Une leçon de la quincaillerie et du café. Imaginez deux commerces situés en face : une quincaillerie et un café. Une fois par an, le café achète un jeu de casseroles à la quincaillerie pour faire fonctionner sa cuisine. Pendant ce temps, chaque jour, les employés et l’équipe de direction de la quincaillerie viennent déjeuner au café : sandwichs, café, voire une part de tarte. À la fin de l’année, le gérant de la quincaillerie fait le compte et fronce les sourcils. « Regardez ! » s’exclame-t-il. « Nous dépensons bien plus pour les déjeuners que le café pour nos casseroles. Nous sommes en déficit commercial avec eux ! Il faut que ça cesse. »

Cela vous dit quelque chose ? C’est le genre de logique qu’on entend aux informations : « Le pays X nous achète moins que nous, c’est injuste ! » La solution, nous dit-on, réside dans les droits de douane, des taxes sur les importations pour « uniformiser les règles du jeu ». Mais restons-en à notre petite histoire et voyons pourquoi ce raisonnement ne tient pas. Spoiler : il ne s’agit pas seulement de casseroles et de sandwichs, mais de la façon dont fonctionne réellement le commerce et de la raison pour laquelle les tarifs douaniers aggravent souvent les choses au lieu de les améliorer.

Le « problème » commercial qui n’en est pas un

La plainte du gérant de la quincaillerie paraît raisonnable à première vue. L’argent de son entreprise afflue chaque jour vers le café, alors que les achats y sont rares. Il a l’impression de perdre. Mais prenons un peu de recul. Pourquoi ses employés y déjeunent-ils ? C’est simple : ils aiment ça. Les prix sont intéressants, le café est proche et la nourriture est délicieuse. Personne ne les force : ils choisissent de dépenser leur argent durement gagné parce que ça leur rend la journée plus agréable.

Inversons la situation. Le café achète des casseroles une fois par an, car c’est tout ce dont il a besoin. Les poêles et les casseroles ne s’usent pas quotidiennement comme la satiété. Le café devrait-il être obligé d’acheter plus de matériel juste pour « équilibrer » les choses ? Bien sûr que non, c’est absurde. Les gens échangent pour ce qu’ils veulent, quand ils le veulent. Se concentrer sur le « déficit » entre ces deux entreprises revient à passer à côté de l’essentiel : les deux parties retirent quelque chose de précieux de cet accord.
──────
=== Consigne donnée 1 ===
Reproduisez tel quel tout le passage de l'extrait sur la quincaillerie et le café, depuis « Cela vous dit » jusqu'à « de les améliorer. ».
=== Consigne donnée 2 ===
Dans l'extrait sur la quincaillerie et le café, à quelle fréquence le café achète-t-il des casseroles à la quincaillerie ?

=== Entrées stockées ===
──────
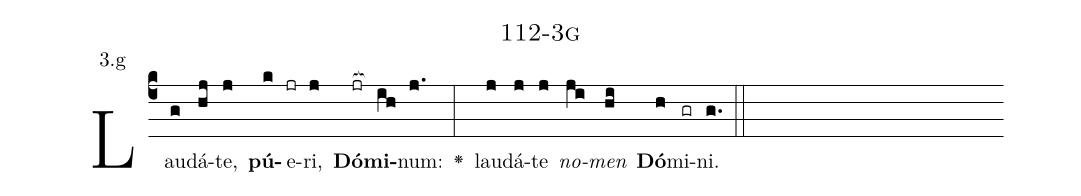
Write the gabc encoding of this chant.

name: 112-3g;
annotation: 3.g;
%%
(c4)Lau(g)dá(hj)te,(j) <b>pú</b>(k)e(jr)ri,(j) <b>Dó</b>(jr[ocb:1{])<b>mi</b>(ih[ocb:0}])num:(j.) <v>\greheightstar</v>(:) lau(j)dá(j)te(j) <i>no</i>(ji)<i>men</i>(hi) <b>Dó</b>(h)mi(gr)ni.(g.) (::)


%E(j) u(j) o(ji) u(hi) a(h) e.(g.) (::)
──────
=== Solution rédigée 1 ===
Cela vous dit quelque chose ? C’est le genre de logique qu’on entend aux informations : « Le pays X nous achète moins que nous, c’est injuste ! » La solution, nous dit-on, réside dans les droits de douane, des taxes sur les importations pour « uniformiser les règles du jeu ». Mais restons-en à notre petite histoire et voyons pourquoi ce raisonnement ne tient pas. Spoiler : il ne s’agit pas seulement de casseroles et de sandwichs, mais de la façon dont fonctionne réellement le commerce et de la raison pour laquelle les tarifs douaniers aggravent souvent les choses au lieu de les améliorer.

=== Solution rédigée 2 ===
Une fois par an.